The pending world record Rubberlip Surfperch. At least when it finally happened, it happened in a big way.
It was all good from there. We fished some more, the kid got a few nice perch, and we enjoyed the weather. All was right with the world. Kevin and Jake had to leave around noon, but I stuck it out for the afternoon, basking in the glow of finally catching one the darn things.
Jake Riley and a beautiful walleye surfperch.
But wait, it gets even better! Around 2, I was fishing a live shrimp on the other side of the pier and got another solid bite. As the fish surged around the pilings, I predicted it was another rubberlip, not quite as big as the first. But I was wrong. It was a black surfperch, and it was huge – over a pound. I dug into the IGFA record book I carry for just such an occasion, and indeed, there was no record for this species either. One new species and two world records in one day. Forty five minutes from my house. In January. In shirtsleeves. This is why I live in California.
A beast of a Black Surfperch. Two pending records in one day. And this time, no one threw anything on me.

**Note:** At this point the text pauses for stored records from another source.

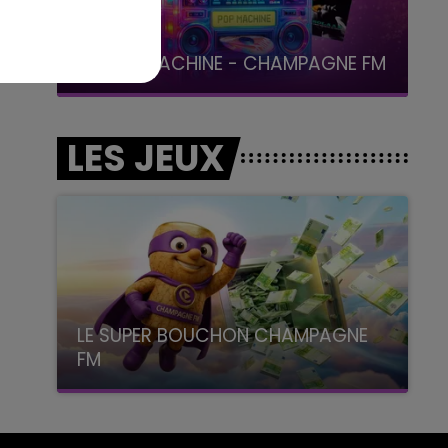
19h15 - 20h00
LA RADIO POP
LES JEUX
LE SUPER BOUCHON CHAMPAGNE
FM
avec La Famille Champagne FM, à 8H10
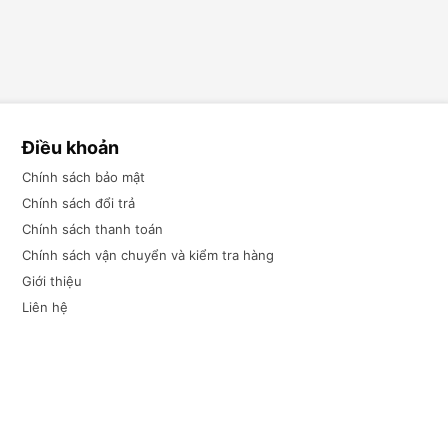
Điều khoản
Chính sách bảo mật
Chính sách đổi trả
Chính sách thanh toán
Chính sách vận chuyển và kiểm tra hàng
Giới thiệu
Liên hệ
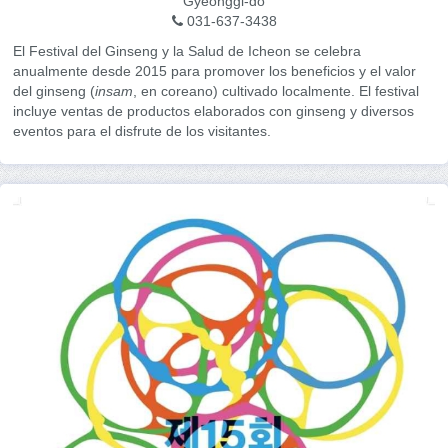
Gyeonggi-do
031-637-3438
El Festival del Ginseng y la Salud de Icheon se celebra
anualmente desde 2015 para promover los beneficios y el valor
del ginseng (
insam
, en coreano) cultivado localmente. El festival
incluye ventas de productos elaborados con ginseng y diversos
eventos para el disfrute de los visitantes.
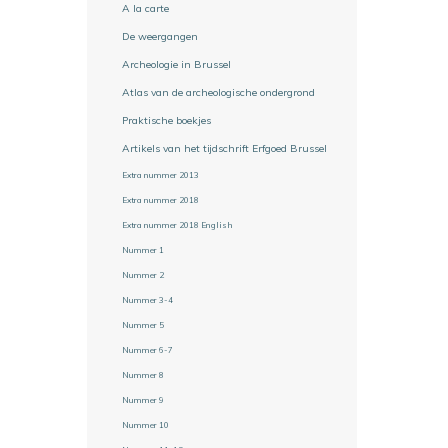
A la carte
De weergangen
Archeologie in Brussel
Atlas van de archeologische ondergrond
Praktische boekjes
Artikels van het tijdschrift Erfgoed Brussel
Extra nummer 2013
Extra nummer 2018
Extra nummer 2018 English
Nummer 1
Nummer 2
Nummer 3-4
Nummer 5
Nummer 6-7
Nummer 8
Nummer 9
Nummer 10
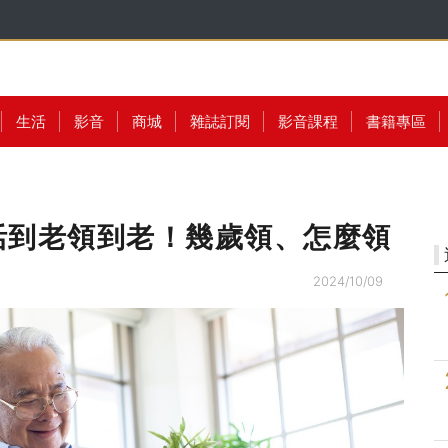
生活
影音
商城
雜誌訂閱
影音課程
書籍專區
活到老領到老！幾歲領、怎麼領
2024/10/09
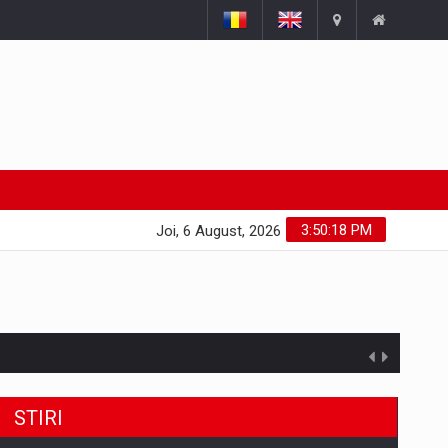
3:50:19 PM
Joi, 6 August, 2026
STIRI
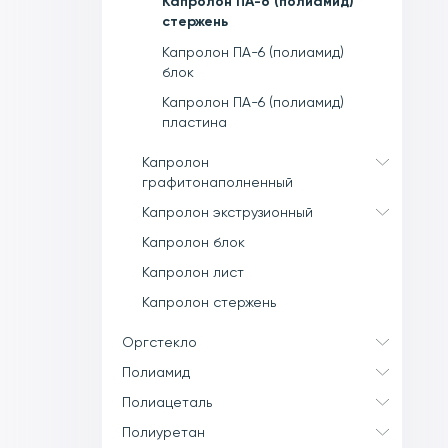
Капролон ПА-6 (полиамид)
стержень
Капролон ПА-6 (полиамид)
блок
Капролон ПА-6 (полиамид)
пластина
Капролон
графитонаполненный
Капролон экструзионный
Капролон блок
Капролон лист
Капролон стержень
Оргстекло
Полиамид
Полиацеталь
Полиуретан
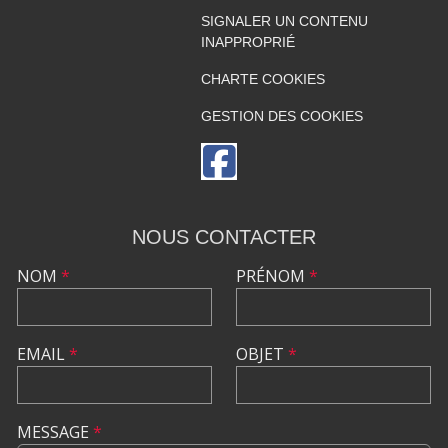
SIGNALER UN CONTENU
INAPPROPRIÉ
CHARTE COOKIES
GESTION DES COOKIES
NOUS CONTACTER
NOM
*
PRÉNOM
*
EMAIL
*
OBJET
*
MESSAGE
*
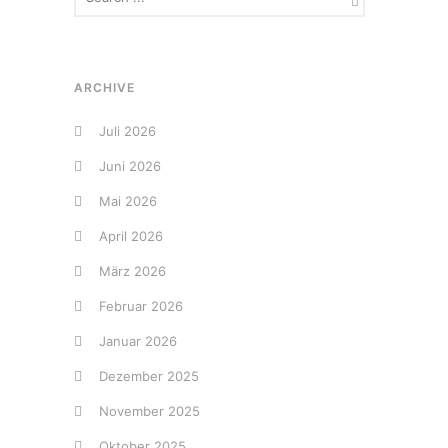
ARCHIVE
Juli 2026
Juni 2026
Mai 2026
April 2026
März 2026
Februar 2026
Januar 2026
Dezember 2025
November 2025
Oktober 2025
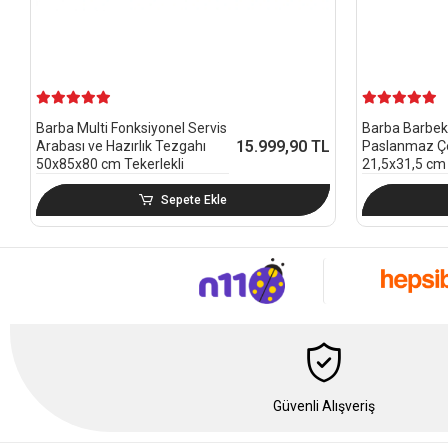
Barba Multi Fonksiyonel Servis
Barba Barbek
15.999,90 TL
Arabası ve Hazırlık Tezgahı
Paslanmaz Çel
50x85x80 cm Tekerlekli
21,5x31,5 cm
Sepete Ekle
Güvenli Alışveriş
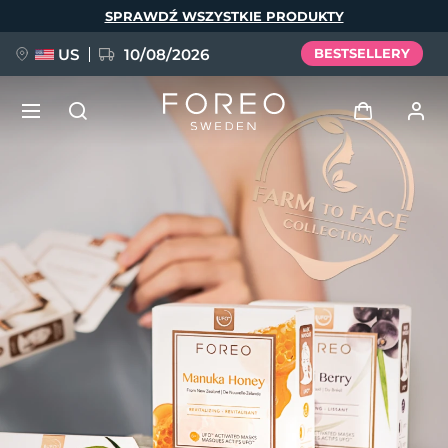
Przejdź
SPRAWDŹ WSZYSTKIE PRODUKTY
do
treści
US
10/08/2026
BESTSELLERY
NOWOŚĆ
Zaloguj
Język
BREAKING NEWS
Profil użytkownika
English
Deutsch
Español
Moje urządzenia
FAQ™ Pure Beauty-Tech Elixir
Français
Italiano
Português
Moje zamówienia
Polski
Svenska
Русский
Türkçe
简体中文
繁體中文
Moje adresy
issa™ Teeth Whitening Set
Moje subskrypcje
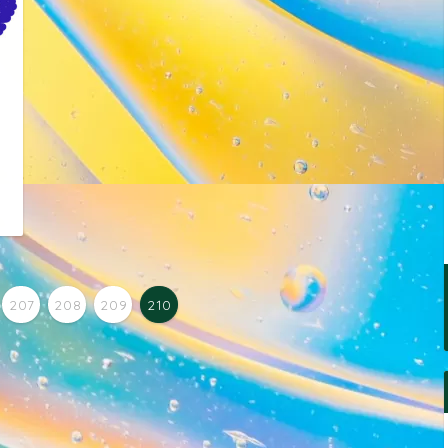
207
208
209
210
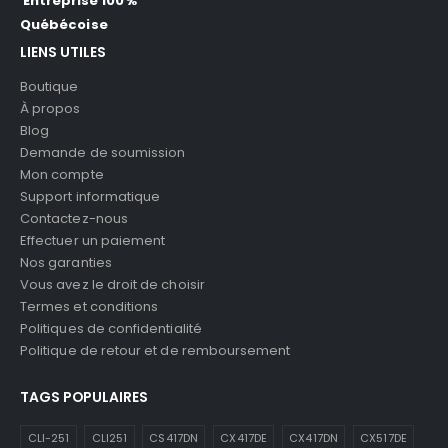
Entreprise 100%
Québécoise
LIENS UTILES
Boutique
À propos
Blog
Demande de soumission
Mon compte
Support informatique
Contactez-nous
Effectuer un paiement
Nos garanties
Vous avez le droit de choisir
Termes et conditions
Politiques de confidentialité
Politique de retour et de remboursement
TAGS POPULAIRES
CLI-251
CLI251
CS417DN
CX417DE
CX417DN
CX517DE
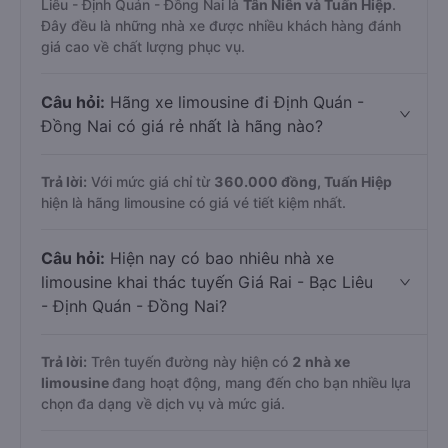
Liêu - Định Quán - Đồng Nai là
Tân Niên và Tuấn Hiệp
.
Đây đều là những nhà xe được nhiều khách hàng đánh
giá cao về chất lượng phục vụ.
Câu hỏi:
Hãng xe limousine đi Định Quán -
Đồng Nai có giá rẻ nhất là hãng nào?
Trả lời:
Với mức giá chỉ từ
360.000
đồng,
Tuấn Hiệp
hiện là hãng limousine có giá vé tiết kiệm nhất.
Câu hỏi:
Hiện nay có bao nhiêu nhà xe
limousine khai thác tuyến Giá Rai - Bạc Liêu
- Định Quán - Đồng Nai?
Trả lời:
Trên tuyến đường này hiện có
2
nhà xe
limousine
đang hoạt động, mang đến cho bạn nhiều lựa
chọn đa dạng về dịch vụ và mức giá.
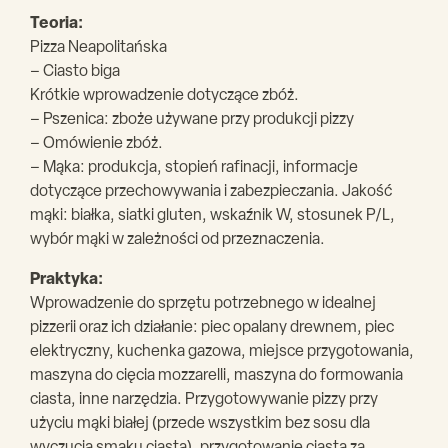
Teoria:
Pizza Neapolitańska
– Ciasto biga
Krótkie wprowadzenie dotyczące zbóż.
– Pszenica: zboże używane przy produkcji pizzy
– Omówienie zbóż.
– Mąka: produkcja, stopień rafinacji, informacje
dotyczące przechowywania i zabezpieczania. Jakość
mąki: białka, siatki gluten, wskaźnik W, stosunek P/L,
wybór mąki w zależności od przeznaczenia.
Praktyka:
Wprowadzenie do sprzętu potrzebnego w idealnej
pizzerii oraz ich działanie: piec opalany drewnem, piec
elektryczny, kuchenka gazowa, miejsce przygotowania,
maszyna do cięcia mozzarelli, maszyna do formowania
ciasta, inne narzędzia. Przygotowywanie pizzy przy
użyciu mąki białej (przede wszystkim bez sosu dla
wyczucia smaku ciasta). przygotowanie ciasta za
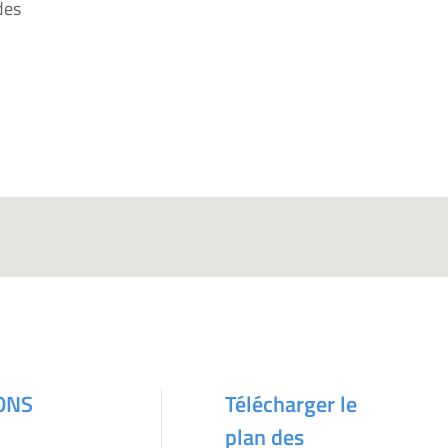
des
ONS
Télécharger le
plan des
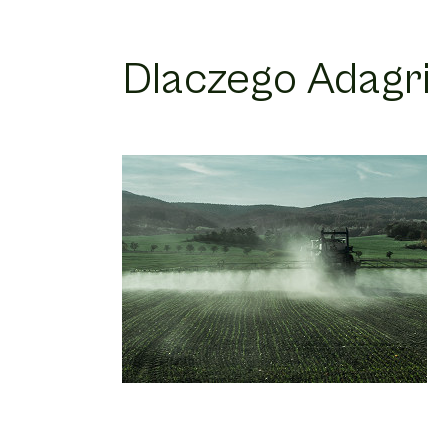
Dlaczego Adagri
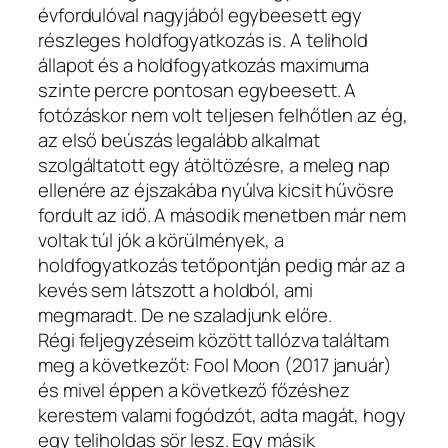
évfordulóval nagyjából egybeesett egy
részleges holdfogyatkozás is. A telihold
állapot és a holdfogyatkozás maximuma
szinte percre pontosan egybeesett. A
fotózáskor nem volt teljesen felhőtlen az ég,
az első beúszás legalább alkalmat
szolgáltatott egy átöltözésre, a meleg nap
ellenére az éjszakába nyúlva kicsit hűvösre
fordult az idő. A második menetben már nem
voltak túl jók a körülmények, a
holdfogyatkozás tetőpontján pedig már az a
kevés sem látszott a holdból, ami
megmaradt. De ne szaladjunk előre.
Régi feljegyzéseim között tallózva találtam
meg a következőt: Fool Moon (2017 január)
és mivel éppen a következő főzéshez
kerestem valami fogódzót, adta magát, hogy
egy teliholdas sör lesz. Egy másik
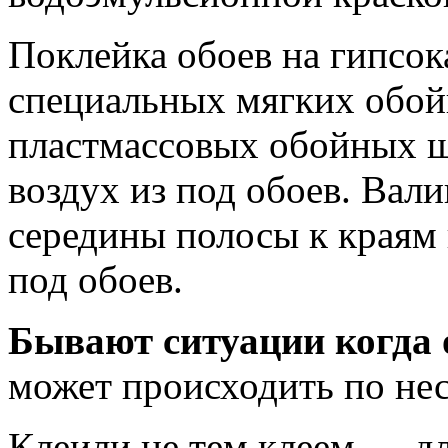
Поклейка обоев на гипсок
специальных мягких обой
пластмассовых обойных ш
воздух из под обоев. Вал
середины полосы к краям 
под обоев.
Бывают ситуации когда 
может происходить по не
Клеили не тем клеем — дл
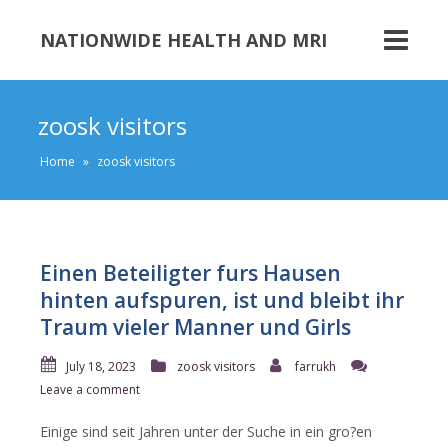
NATIONWIDE HEALTH AND MRI
zoosk visitors
Home
»
zoosk visitors
Einen Beteiligter furs Hausen
hinten aufspuren, ist und bleibt ihr
Traum vieler Manner und Girls
July 18, 2023
zoosk visitors
farrukh
Leave a comment
Einige sind seit Jahren unter der Suche in ein gro?en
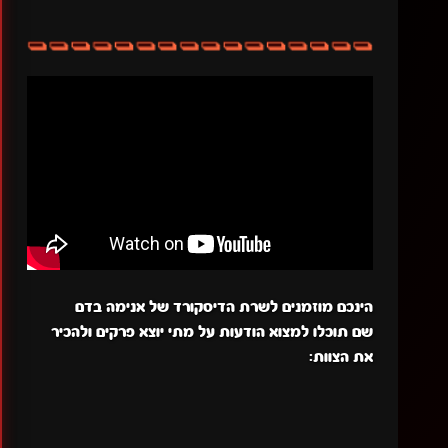
הינכם מוזמנים לשרת הדיסקורד של אנימה בדם
שם תוכלו למצוא הודעות על מתי יוצא פרקים ולהכיר
את הצוות:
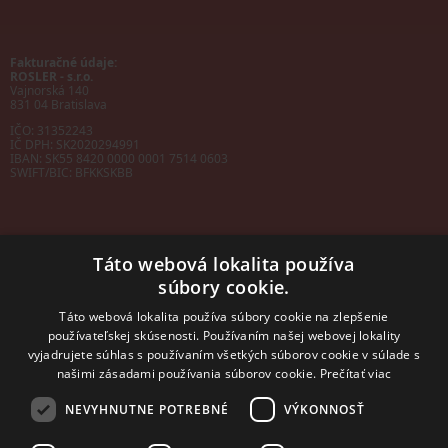
Fakturačné údaje:
ROSLER - s.r.o.
Vajnorská 140
831 04 Bratislava
IČO: 31352243
IČ DPH: SK2020294991
IBAN:
SK55 8420 0000 0001 7514 0603
SWIFT/BIC:
BFKKSKBB
Táto webová lokalita používa
súbory cookie.
Sales manager
mobil: +421 901 728 409
Táto webová lokalita používa súbory cookie na zlepšenie
e-mail:
sales@rosler.sk
používateľskej skúsenosti. Používaním našej webovej lokality
Regionálni zástupcovia
vyjadrujete súhlas s používaním všetkých súborov cookie v súlade s
Západ a stred:
+421 903 728 402
našimi zásadami používania súborov cookie.
Prečítať viac
+421 903 728 409
NEVYHNUTNE POTREBNÉ
VÝKONNOSŤ
Východ
mobil: +421 901 728 409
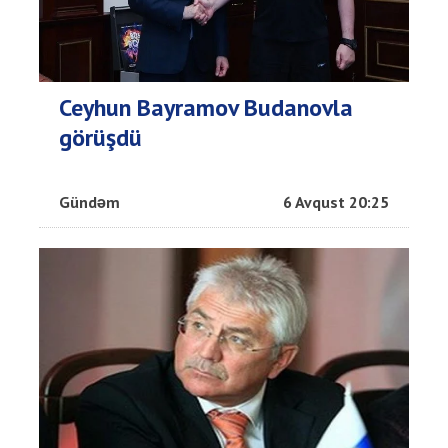
Ceyhun Bayramov Budanovla
görüşdü
Gündəm
6 Avqust 20:25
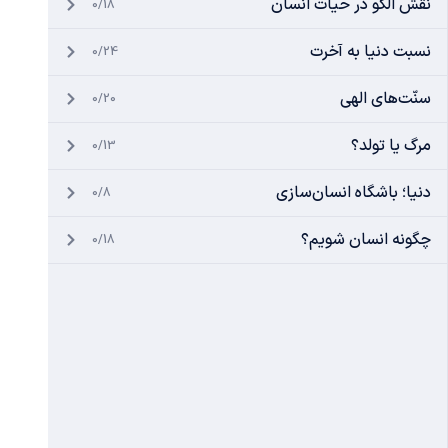
نقش الگو در حیات انسان
0/18
نسبت دنیا به آخرت
0/24
سنّت‌های الهی
0/20
مرگ یا تولد؟
0/13
دنیا؛ باشگاه انسان‌سازی
0/8
چگونه انسان شویم؟
0/18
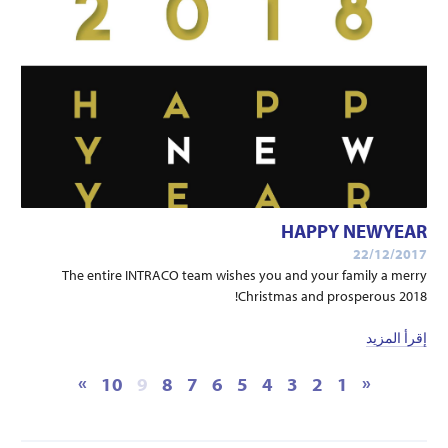
HAPPY NEWYEAR
22/12/2017
The entire INTRACO team wishes you and your family a merry
Christmas and prosperous 2018!
إقرأ المزيد
»
«
10
9
8
7
6
5
4
3
2
1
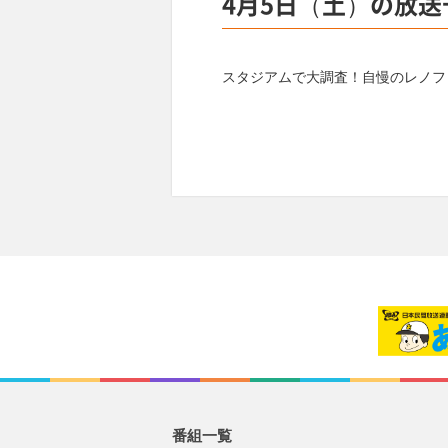
4月5日（土）の放送
スタジアムで大調査！自慢のレノフ
番組一覧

This blog episode is dedicated to the departed guy. Whoever you were, your loved ones certainly tried their best to give you a nice sendoff in a beautiful place that was probably very special to you. I’m sorry some of you ended up on my shoes, but life doesn’t always go like we plan it. I hope you have a good sense of humor, and can look down on this and chuckle a bit.
The Tiburon waterfront looking toward the Golden Gate.